William Golding. Sa majesté des mouches.

7.1.10

C'est jeudi !

"Veux-tu que je fasse une tarte à la rhubarbe ?
-Jonas et moi avons la rhubarbe en horreur.
-C'est pourtant elle qui a les plus jolies couleurs; rien n'est plus ravissant sur les étagères que la confiture de rhubarbe.
-Fais-la pour les étagères alors. Mais pour moi une tarte aux pissenlits.
-Nous aurons une salade printanière au menu, annonça-t-elle.
-Nous mangeons les saisons. Nous mangeons le printemps et l'été et l'automne."
Shirley Jackson. Nous avons toujours habité le château.

Avec Madame Gâ, nous avons en commun bien plus que notre goût pour les umeboshis ou pour le livre de Shirley Jackson. Nous avons également le même penchant pour le courrier et c'est pour cela que, tous les jeudis, nous partageons cette boîte aux lettres.

(Notre webmaster dit qu'y laisser des commentaires est à nouveau possible... ne vous en privez pas !)

ÉNONCÉ DE LA TÂCHE -
D'après le passage retenu, pour quelle raison la boîte aux lettres est-elle partagée avec Madame Gâ tous les jeudis ? Répondez en une à trois phrases.

DONNÉES EXTRAITES -
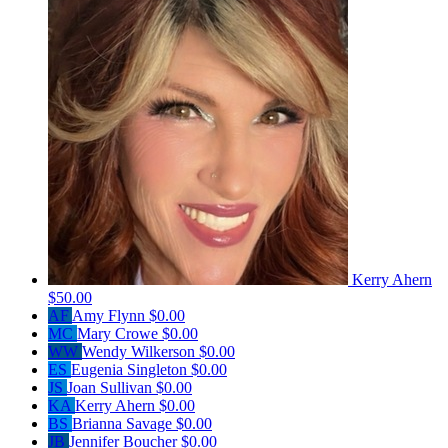
Kerry Ahern
$50.00
AF
Amy Flynn
$0.00
MC
Mary Crowe
$0.00
WW
Wendy Wilkerson
$0.00
ES
Eugenia Singleton
$0.00
JS
Joan Sullivan
$0.00
KA
Kerry Ahern
$0.00
BS
Brianna Savage
$0.00
JB
Jennifer Boucher
$0.00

RÉSULTAT OBTENU -
La boîte aux lettres est partagée parce que Madame Gâ et la personne qui écrit ont le même penchant pour le courrier. Le passage présente explicitement ce goût commun comme la raison de ce partage hebdomadaire.